About New Websites & Under Construction

Because of the slowness of GWT and a lack of understading of its mechanics, I once tried to accelerate the indexing of new websites by first submitting 'under construction' versions, stuffed with relevant keywords. It did not help at all! Not only Google did not index my sites (or with a very bad ranking), once I uploaded the final version a couple of weeks later, Google took weeks to (re)index them properly. Google's cache was soooo out of sync...

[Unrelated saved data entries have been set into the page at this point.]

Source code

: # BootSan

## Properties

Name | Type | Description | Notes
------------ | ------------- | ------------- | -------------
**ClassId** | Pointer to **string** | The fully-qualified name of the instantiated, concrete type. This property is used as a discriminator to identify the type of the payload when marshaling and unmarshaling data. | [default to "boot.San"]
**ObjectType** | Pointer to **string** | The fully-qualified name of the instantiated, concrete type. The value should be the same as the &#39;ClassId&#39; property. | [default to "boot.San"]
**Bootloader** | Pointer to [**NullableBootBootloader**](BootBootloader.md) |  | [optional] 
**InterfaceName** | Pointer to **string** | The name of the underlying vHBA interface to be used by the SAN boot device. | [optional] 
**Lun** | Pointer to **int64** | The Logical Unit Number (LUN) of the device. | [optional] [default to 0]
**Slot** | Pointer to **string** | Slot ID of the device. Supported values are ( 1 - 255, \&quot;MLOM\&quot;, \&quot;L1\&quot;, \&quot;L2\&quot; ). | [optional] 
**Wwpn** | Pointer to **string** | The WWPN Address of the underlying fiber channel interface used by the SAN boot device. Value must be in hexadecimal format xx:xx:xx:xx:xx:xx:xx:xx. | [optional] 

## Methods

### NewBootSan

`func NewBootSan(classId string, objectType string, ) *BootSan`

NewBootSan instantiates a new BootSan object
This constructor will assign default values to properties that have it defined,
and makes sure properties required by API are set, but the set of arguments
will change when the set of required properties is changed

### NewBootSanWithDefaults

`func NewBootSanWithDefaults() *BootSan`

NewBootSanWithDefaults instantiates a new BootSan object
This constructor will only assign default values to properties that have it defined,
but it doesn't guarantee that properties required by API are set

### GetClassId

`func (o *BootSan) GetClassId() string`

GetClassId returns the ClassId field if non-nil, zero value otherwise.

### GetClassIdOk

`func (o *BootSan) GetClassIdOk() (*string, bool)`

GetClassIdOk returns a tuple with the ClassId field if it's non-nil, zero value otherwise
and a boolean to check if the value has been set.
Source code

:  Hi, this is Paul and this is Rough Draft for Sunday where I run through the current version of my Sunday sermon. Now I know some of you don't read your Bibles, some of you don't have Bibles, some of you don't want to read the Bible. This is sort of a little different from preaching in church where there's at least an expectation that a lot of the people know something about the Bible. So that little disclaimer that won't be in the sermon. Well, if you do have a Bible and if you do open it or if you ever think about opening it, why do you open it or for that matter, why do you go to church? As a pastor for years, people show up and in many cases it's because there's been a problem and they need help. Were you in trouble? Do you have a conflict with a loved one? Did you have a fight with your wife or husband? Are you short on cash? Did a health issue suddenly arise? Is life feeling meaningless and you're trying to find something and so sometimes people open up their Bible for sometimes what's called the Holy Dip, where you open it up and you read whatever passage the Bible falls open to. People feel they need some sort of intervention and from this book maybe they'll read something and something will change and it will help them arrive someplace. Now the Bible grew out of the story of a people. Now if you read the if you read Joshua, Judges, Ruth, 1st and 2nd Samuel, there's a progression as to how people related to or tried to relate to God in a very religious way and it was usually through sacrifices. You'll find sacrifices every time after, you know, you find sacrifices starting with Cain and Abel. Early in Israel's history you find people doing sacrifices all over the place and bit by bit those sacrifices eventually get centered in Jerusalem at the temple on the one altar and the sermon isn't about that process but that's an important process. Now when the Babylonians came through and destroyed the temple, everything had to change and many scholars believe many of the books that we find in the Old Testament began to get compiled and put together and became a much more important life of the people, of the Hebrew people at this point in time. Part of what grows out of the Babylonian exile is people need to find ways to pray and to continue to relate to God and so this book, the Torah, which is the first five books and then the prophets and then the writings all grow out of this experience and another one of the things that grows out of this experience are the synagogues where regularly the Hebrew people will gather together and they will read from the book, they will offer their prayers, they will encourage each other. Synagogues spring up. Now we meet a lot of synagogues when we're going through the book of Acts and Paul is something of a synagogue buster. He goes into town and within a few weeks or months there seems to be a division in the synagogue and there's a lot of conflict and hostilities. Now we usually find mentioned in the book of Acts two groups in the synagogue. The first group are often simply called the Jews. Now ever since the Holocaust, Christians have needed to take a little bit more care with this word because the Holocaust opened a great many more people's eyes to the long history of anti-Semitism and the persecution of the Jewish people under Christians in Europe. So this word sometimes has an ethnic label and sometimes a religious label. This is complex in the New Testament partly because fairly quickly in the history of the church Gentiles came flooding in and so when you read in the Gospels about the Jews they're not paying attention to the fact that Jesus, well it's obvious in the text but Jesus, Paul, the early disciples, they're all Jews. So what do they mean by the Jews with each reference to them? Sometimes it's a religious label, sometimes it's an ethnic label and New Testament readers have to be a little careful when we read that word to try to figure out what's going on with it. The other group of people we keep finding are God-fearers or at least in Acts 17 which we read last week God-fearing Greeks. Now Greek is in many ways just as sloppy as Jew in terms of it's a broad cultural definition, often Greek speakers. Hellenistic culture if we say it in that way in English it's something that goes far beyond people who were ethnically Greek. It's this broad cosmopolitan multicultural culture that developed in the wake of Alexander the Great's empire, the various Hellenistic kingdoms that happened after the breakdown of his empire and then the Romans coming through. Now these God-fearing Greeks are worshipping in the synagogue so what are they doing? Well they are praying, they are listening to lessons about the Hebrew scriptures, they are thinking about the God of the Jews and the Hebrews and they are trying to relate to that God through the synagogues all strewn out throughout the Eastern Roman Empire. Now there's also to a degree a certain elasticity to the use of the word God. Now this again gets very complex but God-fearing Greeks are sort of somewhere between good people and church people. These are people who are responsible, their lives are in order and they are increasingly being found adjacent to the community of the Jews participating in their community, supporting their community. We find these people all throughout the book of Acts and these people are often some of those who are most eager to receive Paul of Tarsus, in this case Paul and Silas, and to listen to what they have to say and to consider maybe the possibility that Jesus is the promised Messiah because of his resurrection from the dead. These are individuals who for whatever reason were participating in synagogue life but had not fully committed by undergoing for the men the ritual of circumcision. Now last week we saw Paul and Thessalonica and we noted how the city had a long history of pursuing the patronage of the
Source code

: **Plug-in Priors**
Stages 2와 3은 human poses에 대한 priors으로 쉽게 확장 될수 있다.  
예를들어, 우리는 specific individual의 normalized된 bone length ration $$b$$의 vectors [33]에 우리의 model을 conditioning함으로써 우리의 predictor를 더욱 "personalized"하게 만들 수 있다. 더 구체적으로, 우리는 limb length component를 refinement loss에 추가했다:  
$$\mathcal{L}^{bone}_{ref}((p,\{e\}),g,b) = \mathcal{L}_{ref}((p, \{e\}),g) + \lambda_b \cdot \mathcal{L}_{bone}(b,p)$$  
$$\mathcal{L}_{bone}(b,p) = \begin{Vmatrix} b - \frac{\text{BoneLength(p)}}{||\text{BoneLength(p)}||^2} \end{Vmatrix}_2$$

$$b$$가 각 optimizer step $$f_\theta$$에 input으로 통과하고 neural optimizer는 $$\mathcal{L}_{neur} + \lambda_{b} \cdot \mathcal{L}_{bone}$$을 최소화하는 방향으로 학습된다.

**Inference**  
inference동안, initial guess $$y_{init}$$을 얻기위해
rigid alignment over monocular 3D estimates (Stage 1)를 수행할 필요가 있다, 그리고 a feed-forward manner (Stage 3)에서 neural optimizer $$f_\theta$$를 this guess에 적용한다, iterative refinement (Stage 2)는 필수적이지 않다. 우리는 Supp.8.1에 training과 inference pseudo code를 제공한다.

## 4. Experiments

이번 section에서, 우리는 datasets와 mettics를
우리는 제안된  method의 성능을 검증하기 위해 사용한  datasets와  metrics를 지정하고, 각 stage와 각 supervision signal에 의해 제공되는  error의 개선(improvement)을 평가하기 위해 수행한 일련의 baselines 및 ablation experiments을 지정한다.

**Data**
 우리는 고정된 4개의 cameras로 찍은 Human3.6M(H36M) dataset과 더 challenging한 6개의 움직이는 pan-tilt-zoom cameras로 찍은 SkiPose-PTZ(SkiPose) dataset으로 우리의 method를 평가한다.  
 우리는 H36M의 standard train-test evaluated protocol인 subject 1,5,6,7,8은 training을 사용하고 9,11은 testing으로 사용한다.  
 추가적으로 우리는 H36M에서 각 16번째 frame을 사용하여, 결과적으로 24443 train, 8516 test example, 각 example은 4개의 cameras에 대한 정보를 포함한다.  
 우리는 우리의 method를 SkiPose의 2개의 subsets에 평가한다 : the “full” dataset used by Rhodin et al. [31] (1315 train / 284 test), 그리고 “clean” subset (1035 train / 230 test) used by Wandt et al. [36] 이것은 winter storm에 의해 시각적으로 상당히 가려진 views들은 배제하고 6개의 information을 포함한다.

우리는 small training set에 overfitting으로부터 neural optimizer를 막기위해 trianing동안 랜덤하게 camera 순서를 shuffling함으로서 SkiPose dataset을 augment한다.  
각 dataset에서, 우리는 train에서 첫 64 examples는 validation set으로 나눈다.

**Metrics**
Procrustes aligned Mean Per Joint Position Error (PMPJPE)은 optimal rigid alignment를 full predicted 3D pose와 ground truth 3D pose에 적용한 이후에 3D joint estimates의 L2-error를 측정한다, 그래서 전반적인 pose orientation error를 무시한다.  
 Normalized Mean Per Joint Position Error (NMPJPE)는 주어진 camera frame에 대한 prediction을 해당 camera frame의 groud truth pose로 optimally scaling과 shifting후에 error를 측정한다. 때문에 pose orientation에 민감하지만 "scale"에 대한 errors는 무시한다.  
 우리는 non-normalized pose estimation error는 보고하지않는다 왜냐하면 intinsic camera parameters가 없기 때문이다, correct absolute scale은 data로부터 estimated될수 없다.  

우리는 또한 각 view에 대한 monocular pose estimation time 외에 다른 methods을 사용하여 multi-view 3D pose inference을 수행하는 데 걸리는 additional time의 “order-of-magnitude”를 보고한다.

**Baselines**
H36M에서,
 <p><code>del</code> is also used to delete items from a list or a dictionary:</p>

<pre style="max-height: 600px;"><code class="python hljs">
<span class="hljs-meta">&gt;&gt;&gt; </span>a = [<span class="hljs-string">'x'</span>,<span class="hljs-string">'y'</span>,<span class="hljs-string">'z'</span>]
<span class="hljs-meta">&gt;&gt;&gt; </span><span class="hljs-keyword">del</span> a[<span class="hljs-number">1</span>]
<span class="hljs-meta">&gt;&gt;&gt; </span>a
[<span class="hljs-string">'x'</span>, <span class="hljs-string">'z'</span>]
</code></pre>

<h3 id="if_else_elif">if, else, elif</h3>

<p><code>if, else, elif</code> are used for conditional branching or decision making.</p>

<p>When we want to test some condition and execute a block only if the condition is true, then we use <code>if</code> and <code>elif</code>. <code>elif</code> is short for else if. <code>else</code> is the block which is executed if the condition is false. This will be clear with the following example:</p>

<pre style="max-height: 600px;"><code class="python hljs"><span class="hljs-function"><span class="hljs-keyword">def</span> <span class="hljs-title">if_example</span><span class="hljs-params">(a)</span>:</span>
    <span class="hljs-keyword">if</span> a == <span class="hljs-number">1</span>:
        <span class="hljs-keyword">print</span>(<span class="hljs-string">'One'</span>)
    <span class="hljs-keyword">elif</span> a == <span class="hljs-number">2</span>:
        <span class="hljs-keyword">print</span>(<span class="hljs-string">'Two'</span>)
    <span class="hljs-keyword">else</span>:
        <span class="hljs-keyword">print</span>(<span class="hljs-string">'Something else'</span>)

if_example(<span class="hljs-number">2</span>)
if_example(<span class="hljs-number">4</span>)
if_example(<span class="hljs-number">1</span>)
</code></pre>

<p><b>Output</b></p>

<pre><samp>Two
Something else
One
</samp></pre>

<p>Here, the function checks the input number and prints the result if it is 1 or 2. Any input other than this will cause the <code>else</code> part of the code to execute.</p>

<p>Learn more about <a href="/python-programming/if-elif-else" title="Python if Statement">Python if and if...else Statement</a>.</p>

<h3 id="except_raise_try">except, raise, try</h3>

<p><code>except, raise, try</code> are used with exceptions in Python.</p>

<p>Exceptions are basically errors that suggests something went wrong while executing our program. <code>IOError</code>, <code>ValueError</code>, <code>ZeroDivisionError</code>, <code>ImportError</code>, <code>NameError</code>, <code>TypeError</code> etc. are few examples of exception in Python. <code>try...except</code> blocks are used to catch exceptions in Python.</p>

I have noticed that Google gives extra premature exposure to new websites to test their success, before letting them float naturally. It also tries to find out how often your pages are updated. With a new website under construction, not only will you fail the premature exposure because there is no valuable content for users, but if there are weeks before you put the first final version of your site online, Google may decide not to come back to your site for weeks too, even if new content is uploaded in the mean time (pretty frustrating). Of course, you can use GWT's Fetch as Google feature, but there is no guarantee it will accelerate the process (at least this is what I observed).

Nowadays, I don't register my websites in GWT prematurely. I wait until a first final version is available for production. Next, I apply all the relevant white hat SEO tricks. Then, I create a proper sitemap and robots.txt. At least, after having uploaded everything in production, I register and submit everything to GWT and monitor the indexation process with GWT's crawl stats, together with the site: and cache: commands, until GWT starts to display coherent data. It has eliminated a lot of frustration and teeth grinding!